まぁでも『八神』の中にその存在を知っている者がいるかもしれない。そう考えると彼女の行動も無駄ではないわけか。
ついでに蛍の話に出てきた世界の異変とは間違いなく『終焉』或いはカーンルイアの滅亡だろう。まぁアレだけの大災害だったら色々記録が残されてると思うし確認しに行かねばならないだろう。
と、蛍の話が終わったタイミングでパイモンが期待に満ちた目でこちらを見ながら、
「次はアガレスの番だな。どうして溺れてたんだ?」
そう聞いてきたので俺は溜息を吐いた。蛍も同時に吐いていたので恐らくだが同じようなことを考えているに違いない。
「パイモン…すまないが俺は先程どうして溺れていたかは覚えていないと言ったはずだぞ…」
俺が若干の呆れと共にパイモンへそう告げると、パイモンはかなり慌てた様子を見せた。
「お、オイラ別に忘れてたわけじゃないぞ!もう一回聞けば思い出すかなぁって思っただけだ!」
言い訳…失礼、パイモンは自分の考えを尚も述べようとしたので一旦制した。
「まぁそれはいいとして…まずは俺の過去から言わなきゃならんな」
俺は二人に500年前に巻き起こった『終焉』を止めて死に、500年間眠っていたことを話した。すると二人───特にパイモンがかなり驚いていた。

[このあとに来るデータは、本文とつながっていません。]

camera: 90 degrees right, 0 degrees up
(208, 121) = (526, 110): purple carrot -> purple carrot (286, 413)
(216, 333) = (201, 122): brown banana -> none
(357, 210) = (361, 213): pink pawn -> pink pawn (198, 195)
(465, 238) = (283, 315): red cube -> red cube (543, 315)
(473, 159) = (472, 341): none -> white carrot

「500年前って…しかも世界の危機を一人で止めたって…!?じ、じゃあアガレスって一体何者なんだ…?」
パイモンのその言葉に、俺は少し考える。昔ながらの自己紹介をしても別に問題ないだろう。
「俺は『八神』が一柱、元神アガレス。7つの元素全てを扱えることからこの二つ名を持っている」
そう考えての自己紹介だったのだが、パイモンには首を傾げられてしまう。蛍は世界を旅して回っていたらしいから知らなくても当たり前だろうが、自称テイワットで一番のガイドと名乗っているのに『八神』のことを知らないというのはどういうことなのだろうか?
と俺が疑問に思っているとパイモンは信じられないようなことを口にした。
「『八神』…?アガレス、七国それぞれには確かに神がいるけど、総称は『七神』だぞ?アガレスっていう神の名前も、『元神』っていう二つ名も元素を全て扱える存在がいることも聞いたことないぞ…」
俺は思わず目を見開いてパイモンをまじまじと見る。
「…その話は本当か?」
パイモンは少し俺の雰囲気に気圧されつつもしっかりと首肯いた。そう聞いた俺は少しだけ考える。

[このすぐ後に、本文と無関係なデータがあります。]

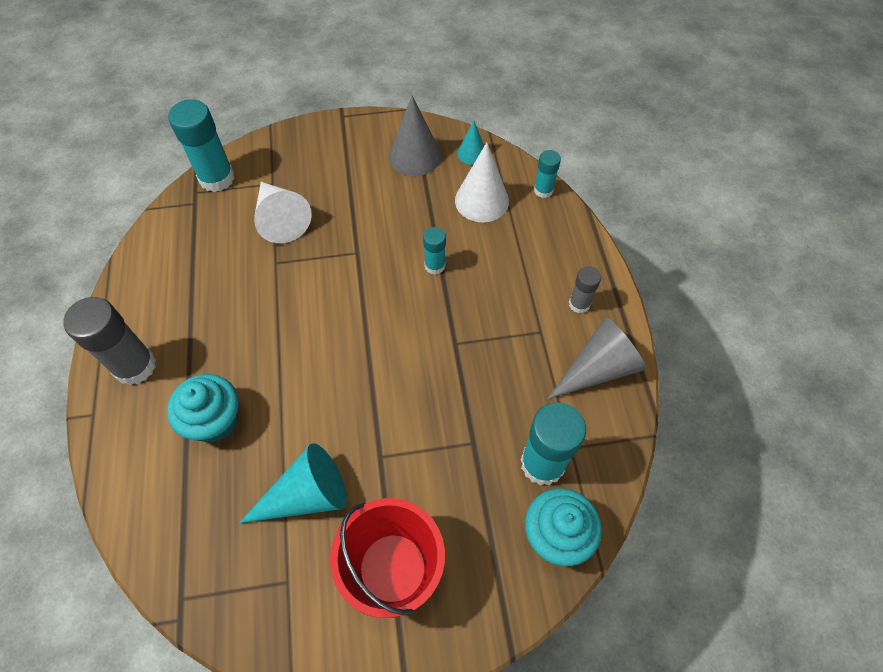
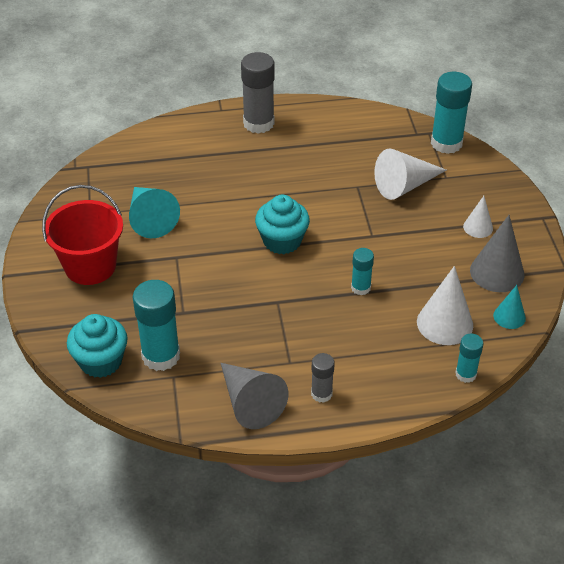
camera: 90 degrees right, 15 degrees down
(214, 420) = (213, 167): turquoise cupcake -> turquoise cupcake (282, 241)
(352, 164) = (478, 227): none -> white cone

俺は国を持たざる神ではあったが魔神戦争を生き抜き、他の『八神』とも良好な関係を築いていたために民にも敬愛され、どの国でも自国の神の次に信仰されていたはずだ。
それらが綺麗サッパリ忘れ去られているとするなら他の『八神』が行動を起こしたとしか考えられない。勿論、パイモンが嘘をついている可能性も考えられるが…。
辺りの崖の特徴を見る限り恐らくここはモンドだろう。ならモンド城へ行って確認するのが一番早いかもしれないな。
俺はそう結論を出して考えるのをやめ、蛍とパイモンに先ずは何処へ向かうつもりなのかを問いかけた。
「ここから一番近いのはモンドだからな!そこに行こうと思ってるぞ!」
「手始めに一番近い国から、ってことか。効率を考えるなら最高だな」
加えて『八神』の中でも風神は親しみやすい方だろう。そう考えると確かにモンドにいるのは彼女達にとっても、そして俺にとっても好都合だ。昔は風神とも仲が良かったわけだからもし俺のことを覚えていれば色々教えてくれることだろう。
「今から出発か?」
そう問いかけると答えたのは蛍だった。
「その予定だったところに偶然、アガレス…さん?が流れてきて…」
なるほど、先程もそんなようなことを言っていたがそのせいで現状出発が遅れているわけか。なんというか少し申し訳ない気持ちになりつつも俺は苦笑いを浮かべた。
蛍は無表情で何を考えているかわからないがパイモンも俺と同じく苦笑いだったので恐らく遅れていることを少しは気にしていたのだろう。それでも尚俺の話に付き合ってくれる辺り良い奴らだな。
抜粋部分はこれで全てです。